L’article 5 du statut des magistrats du Togo dispose en effet que « Les magistrats du ministère public sont placés sous la direction de leurs chefs hiérarchiques et sous l’autorité du Garde des Sceaux, ministre de la justice ». Il se passe de tout commentaire que le ministre de la justice est chef des procureurs de la république et des procureurs généraux près les cours d’appel. Il peut donc à ce titre leur donner des instructions qu’il ne peut en donner aux juges. Ainsi, si l’on ne peut contester cette prérogative du ministre de la justice à donner des instructions aux procureurs, est-il permis de donner des instructions sans se préoccuper de leur légalité en lien avec les lois en vigueur ? La réponse à cette question est évidente ; nul n’’étant au-dessus de la loi y compris l’administration, le ministre ne peut donner aux procureurs, des instructions qui se détachent ou s’écartent complètement de la loi.

En l’espèce la circulaire du 25 octobre 2021 adressée par le ministre de la justice est-elle légale ?

Manifestement non, puisque le ministre y instruit les procureurs de contrôler si les juges ont respecté les exigences de la circulaire du 14 octobre 2021 dans la prise des ordonnances en question, avant de prêter main forte pour l’exécution de ces dernières.

L’autre question qui se pose est de savoir si la loi a donné une telle prérogative aux procureurs ou c’est le ministre qui la crée de toute pièce par sa circulaire.

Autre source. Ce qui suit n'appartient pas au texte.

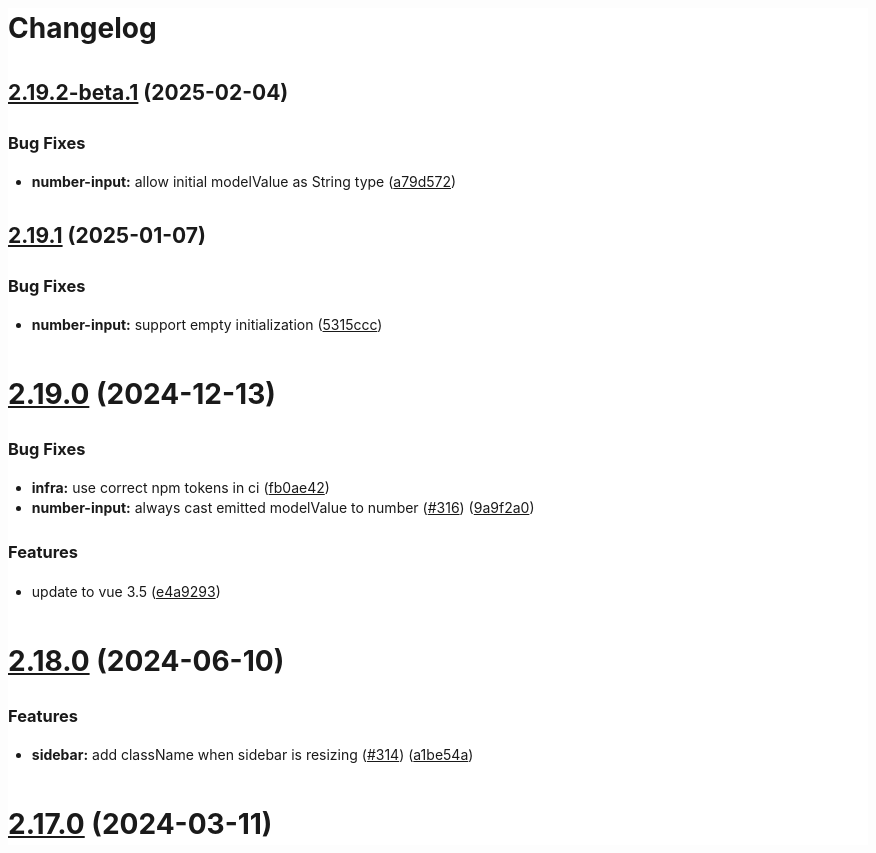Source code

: # Changelog

## [2.19.2-beta.1](https://github.com/archilogic-com/honeycomb/compare/v2.19.1...v2.19.2-beta.1) (2025-02-04)


### Bug Fixes

* **number-input:** allow initial modelValue as String type ([a79d572](https://github.com/archilogic-com/honeycomb/commit/a79d572458947e2cd56a658d6f2ea803e13d5fe1))

## [2.19.1](https://github.com/archilogic-com/honeycomb/compare/v2.19.0...v2.19.1) (2025-01-07)


### Bug Fixes

* **number-input:** support empty initialization ([5315ccc](https://github.com/archilogic-com/honeycomb/commit/5315ccc290a45cd570acac6afd2cba47d6533f52))

# [2.19.0](https://github.com/archilogic-com/honeycomb/compare/v2.18.0...v2.19.0) (2024-12-13)


### Bug Fixes

* **infra:** use correct npm tokens in ci ([fb0ae42](https://github.com/archilogic-com/honeycomb/commit/fb0ae42444358438104303f20a753586e6fb033b))
* **number-input:** always cast emitted modelValue to number ([#316](https://github.com/archilogic-com/honeycomb/issues/316)) ([9a9f2a0](https://github.com/archilogic-com/honeycomb/commit/9a9f2a0eb929ef2bc636bccd9979d9ee762fbba6))


### Features

* update to vue 3.5 ([e4a9293](https://github.com/archilogic-com/honeycomb/commit/e4a9293615f6267e21255cb38c734452a23683a7))

# [2.18.0](https://github.com/archilogic-com/honeycomb/compare/v2.17.0...v2.18.0) (2024-06-10)


### Features

* **sidebar:** add className when sidebar is resizing ([#314](https://github.com/archilogic-com/honeycomb/issues/314)) ([a1be54a](https://github.com/archilogic-com/honeycomb/commit/a1be54a0703f57f5b3468b4d1c51a26166f9819f))

# [2.17.0](https://github.com/archilogic-com/honeycomb/compare/v2.16.1...v2.17.0) (2024-03-11)
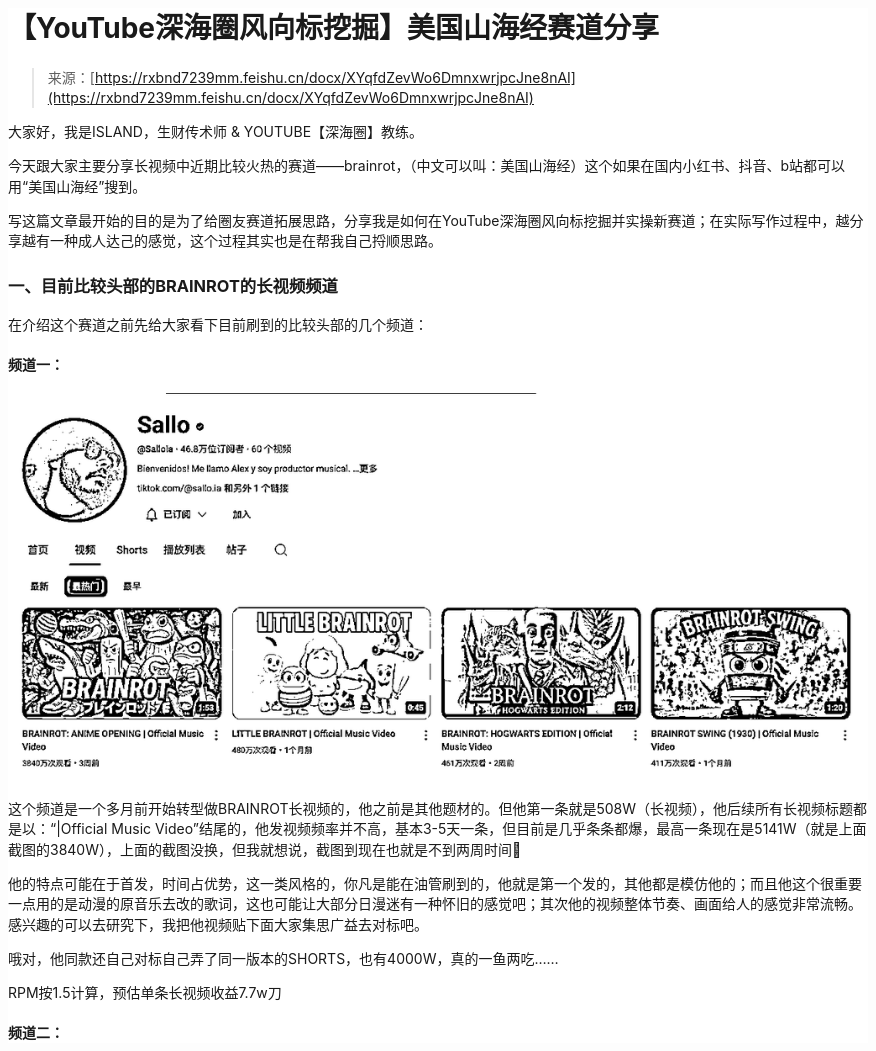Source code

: # 【YouTube深海圈风向标挖掘】美国山海经赛道分享

> 来源：[https://rxbnd7239mm.feishu.cn/docx/XYqfdZevWo6DmnxwrjpcJne8nAI](https://rxbnd7239mm.feishu.cn/docx/XYqfdZevWo6DmnxwrjpcJne8nAI)

大家好，我是ISLAND，生财传术师 & YOUTUBE【深海圈】教练。

今天跟大家主要分享长视频中近期比较火热的赛道——brainrot，（中文可以叫：美国山海经）这个如果在国内小红书、抖音、b站都可以用“美国山海经”搜到。

写这篇文章最开始的目的是为了给圈友赛道拓展思路，分享我是如何在YouTube深海圈风向标挖掘并实操新赛道；在实际写作过程中，越分享越有一种成人达己的感觉，这个过程其实也是在帮我自己捋顺思路。

### 一、目前比较头部的BRAINROT的长视频频道

在介绍这个赛道之前先给大家看下目前刷到的比较头部的几个频道：

#### 频道一：

![](img/a4d86463c04c52ea96678def0682536a.png)

这个频道是一个多月前开始转型做BRAINROT长视频的，他之前是其他题材的。但他第一条就是508W（长视频），他后续所有长视频标题都是以：“|Official Music Video”结尾的，他发视频频率并不高，基本3-5天一条，但目前是几乎条条都爆，最高一条现在是5141W（就是上面截图的3840W），上面的截图没换，但我就想说，截图到现在也就是不到两周时间🤣

他的特点可能在于首发，时间占优势，这一类风格的，你凡是能在油管刷到的，他就是第一个发的，其他都是模仿他的；而且他这个很重要一点用的是动漫的原音乐去改的歌词，这也可能让大部分日漫迷有一种怀旧的感觉吧；其次他的视频整体节奏、画面给人的感觉非常流畅。感兴趣的可以去研究下，我把他视频贴下面大家集思广益去对标吧。

哦对，他同款还自己对标自己弄了同一版本的SHORTS，也有4000W，真的一鱼两吃……

RPM按1.5计算，预估单条长视频收益7.7w刀

#### 频道二：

L’ordonnance sur requête est une décision de justice qui s’exécute sur minute, c’est-à-dire à sa simple vue, en dehors de toute forme de recours et de contrôle. Dès lors que l’ordonnance est prise, elle est exécutoire, un point c’est tout. C’est pour cette raison que l’article 52 de loi n° 2019-015 du 30 octobre 2019 portant code de l’organisation judiciaire dispose :

« Les mandats de justice et les décisions de justice sont exécutoires sur toute l’étendue du territoire national. A cet effet, les expéditions des arrêts, jugements, mandats de justice, et tous actes susceptibles d’exécution forcée sont revêtus de la formule exécutoire ainsi libellée : En conséquence, la République togolaise mande et ordonne à tous huissiers ou agents légalement habilités sur ce requis, de mettre le présent arrêt (ou jugement …) à exécution, aux procureurs généraux près les cours d’appel, aux procureurs de la République d’y tenir la main, à tous commandants et officiers de la force publique, de prêter main forte lorsqu’ils en seront légalement requis ».

Quand on lit cette formule, le législateur n’a dit nulle part que les procureurs doivent contrôler le respect d’une certaine prescription que le juge devrait observer avant de requérir la force publique pour son exécution forcée. C’est simplement un ordre que la loi donne aux procureurs à cet effet, sans une autre forme de contrôle.

En procédant comme il l’a fait, le ministre a institué un contrôle administratif du ministère public et au fond et en réalité, du ministre de la justice qui en est le chef, sur les actes juridictionnels des juges qui ne le sont que dans le cadre d’un recours juridictionnel. Ce qui constitue une violation flagrante de l’article 52 du code de l’organisation judiciaire. Du coup, l’on est fondé à conclure à une dérive autoritaire grave.

Il faudrait ainsi que les circulaires objets de discorde entre le ministre de la justice, l’USYMAT et l’ANM, au regard de leur caractère illégal, soient revues dans l’intérêt de la loi et des populations.

Au vu de ces éléments, ainsi présentés sans passion ni parti pris, l’on comprend aisément le bien fondé des observations de l’Union Syndicale des Magistrats du Togo (USYMAT) suivie d’ailleurs par l’Association Nationale des Magistrats (ANM) qui ont clairement établi les violations contenues dans les circulaires du ministre de la justice. Il serait mieux pour le bien de tous, de mettre balle à terre, de faire profil bas et de discuter (comme cela aurait pu être le cas avant la prise de ces circulaires) afin de trouver des solutions adéquates, au lieu de persister à travers des procédures disciplinaires alambiquées, à moins que l’on veuille régler des comptes personnels ou poursuivre un autre objectif pour l’instant ignoré.

La justice est le baromètre de l’équilibre de toute société, son assainissement ne peut qu’être salué par tout le monde à la fois, mais celui-ci doit naturellement s’opérer dans les règles de l’art, en harmonie parfaite avec les lois en vigueur.